= Given exercise A =
Collect every line of the listing that contains the string "catalogue".

= Passage shown =
** Begin **
The bomb, hidden inside an orange-and-white Baghdad taxi, exploded outside of a three-foot-high concrete blast wall. The wall shields cars driving up to a checkpoint just before a bridge spanning the Tigris River that leads into the so-called Green Zone, a sprawling area that houses the U.S.-led coalition and is walled off from the rest of Baghdad.
"At 7:26 a.m., what appeared to be a suicide bomber in a car pulled up to the checkpoint, and then three cars back from the checkpoint, detonated his bomb," said Col. John Murray of the U.S. Army's Texas-based 1st Cavalry Division.
About 10 Iraqi cars were lined up inside of the blast barriers when the car bomb exploded.
"There was a long line of cars. Fortunately, the blast barriers worked in this case," Murray said.
The blast incinerated three cars, reducing them to hulks of twisted, charred metal. Another five cars were badly damaged, some turned on their side from the force of the blast.
The explosion was so strong that it hurled the engine of the car carrying the bomb some 15 feet from the site of the blast.
Shattered glass from nearby shops littered the area. A column of thick black smoke rose from the blast site and drifted across Baghdad. Residents living in homes as far as 100 yards away from the blast reported shattered widows and doors becoming unhinged.
The car that held the bomb burned after the blast and it took several firefighters to put out the flames.
** End **
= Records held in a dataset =
** Begin **
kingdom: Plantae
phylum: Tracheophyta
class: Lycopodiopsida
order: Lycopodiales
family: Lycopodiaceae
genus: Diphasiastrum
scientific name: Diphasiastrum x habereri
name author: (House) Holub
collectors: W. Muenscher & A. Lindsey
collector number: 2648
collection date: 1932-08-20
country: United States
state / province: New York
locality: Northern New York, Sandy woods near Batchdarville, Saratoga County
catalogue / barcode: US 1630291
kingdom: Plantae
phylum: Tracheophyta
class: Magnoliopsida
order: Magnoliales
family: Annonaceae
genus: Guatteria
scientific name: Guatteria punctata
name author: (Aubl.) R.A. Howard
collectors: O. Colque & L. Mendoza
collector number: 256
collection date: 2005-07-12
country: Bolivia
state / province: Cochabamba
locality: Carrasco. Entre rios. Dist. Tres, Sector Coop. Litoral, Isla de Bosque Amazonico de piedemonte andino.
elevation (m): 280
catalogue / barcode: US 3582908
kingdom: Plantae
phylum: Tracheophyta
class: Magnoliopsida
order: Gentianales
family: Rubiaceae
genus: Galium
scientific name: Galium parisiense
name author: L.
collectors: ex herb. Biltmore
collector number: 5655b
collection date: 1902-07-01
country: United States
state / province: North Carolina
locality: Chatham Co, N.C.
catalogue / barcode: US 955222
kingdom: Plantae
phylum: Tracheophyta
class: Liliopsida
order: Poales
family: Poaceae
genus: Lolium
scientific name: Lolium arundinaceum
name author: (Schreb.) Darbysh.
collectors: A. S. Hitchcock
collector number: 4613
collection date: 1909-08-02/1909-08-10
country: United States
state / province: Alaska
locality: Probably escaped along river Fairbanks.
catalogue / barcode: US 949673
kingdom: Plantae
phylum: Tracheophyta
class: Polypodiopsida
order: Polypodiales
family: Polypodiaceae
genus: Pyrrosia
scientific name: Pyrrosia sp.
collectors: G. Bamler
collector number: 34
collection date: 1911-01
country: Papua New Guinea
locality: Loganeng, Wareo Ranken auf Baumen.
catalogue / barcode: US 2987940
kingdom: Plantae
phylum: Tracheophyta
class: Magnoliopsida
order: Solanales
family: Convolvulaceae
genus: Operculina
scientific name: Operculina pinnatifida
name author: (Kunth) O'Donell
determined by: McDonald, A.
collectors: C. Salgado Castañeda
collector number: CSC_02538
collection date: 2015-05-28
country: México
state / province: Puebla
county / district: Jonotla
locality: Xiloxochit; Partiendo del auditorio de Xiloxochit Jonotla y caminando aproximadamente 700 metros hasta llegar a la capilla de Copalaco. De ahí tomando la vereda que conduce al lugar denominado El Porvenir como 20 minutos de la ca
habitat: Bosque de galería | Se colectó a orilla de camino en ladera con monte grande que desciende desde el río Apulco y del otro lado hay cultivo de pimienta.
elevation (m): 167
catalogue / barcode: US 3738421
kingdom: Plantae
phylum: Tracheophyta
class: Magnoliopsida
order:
** End **
= Given exercise B =
Carry on the report about the car bombing at the Baghdad checkpoint, picking up where it stops.

= Response A =
catalogue / barcode: US 1630291
catalogue / barcode: US 3582908
catalogue / barcode: US 955222
catalogue / barcode: US 949673
catalogue / barcode: US 2987940
catalogue / barcode: US 3738421

= Response B =
On Jan. 17, a suicide truck bombing at a Green Zone gate in central Baghdad killed 24 people and wounded about 120. Three U.S. civilians and three American soldiers were among the injured in the bombing at what U.S. soldiers call the "Assassins' Gate," an ornate gate leading to Saddam Hussein's former Republican Palace compound, now the headquarters of the U.S.-led occupation.
Blast walls and dirt-filled baskets were erected at that gate and other checkpoints in the Iraqi capital following the January blast. Murray said U.S. military checkpoints for car and pedestrian traffic remain "security worries." The checkpoints are used by foreigners who live and work inside the Green Zone, as well as thousands of Iraqis going to and from jobs inside the zone.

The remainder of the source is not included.